Drug Trafficking and the Crisis in Mali

/51838-drug-trafficking-and-the-crisis-i

  • Drug Trafficking and the Crisis in Mali

    http://www.globalpolicy.org/component/content/article/190-issues/51838-drug-trafficking-and-the-crisis-in-mali.html

    By Abdelkader Abderrahmane
    Institute for Security Studies
    August 6, 2012

    Since the coup on 22 March, the situation in Mali has drastically deteriorated, in particular in the north of the country where numerous opposition forces have strengthened their positions. Moreover, the growing presence of drug traffickers who are taking advantage of the power vacuum in Mali have increasingly complicated the situation in the north. The country is becoming a transit center for the international trafficking of narcotics originating from Latin American drug cartels seeking to export their ‘goods’ to Europe. Moreover, opposition groups such as AQMI, Ansar Dine, MUJAO and Boko Haram are financing their weapon acquisition through the trafficking of drugs, which puts the country at an even greater risk.

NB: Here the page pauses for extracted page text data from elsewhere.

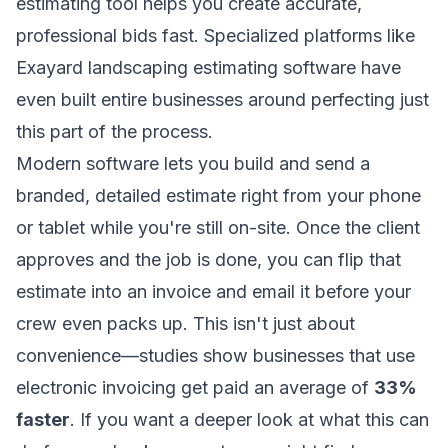
estimating tool helps you create accurate,
professional bids fast. Specialized platforms like
Exayard landscaping estimating software
have
even built entire businesses around perfecting just
this part of the process.
Modern software lets you build and send a
branded, detailed estimate right from your phone
or tablet while you're still on-site. Once the client
approves and the job is done, you can flip that
estimate into an invoice and email it before your
crew even packs up. This isn't just about
convenience—studies show businesses that use
electronic invoicing get paid an average of
33%
faster
. If you want a deeper look at what this can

    Mali has until recently been regarded as one of the most politically stable countries in West Africa. However, since the fall of the former Libyan leader Muammar Gaddafi last year and the coup d’état on 22 March against former Malian President Amadou Toumani Touré, the situation in Mali, and especially in the north, has dramatically deteriorated. Al-Qaeda in the Islamic Maghreb (AQIM), Ansar Dine (Defenders of the Faith) and the Unity Movement for Jihad in West Africa (MUJAO) forces have strengthened their presence in the north and some intelligence reports even indicate a growing link between AQIM and the Nigerian terrorist group Boko Haram.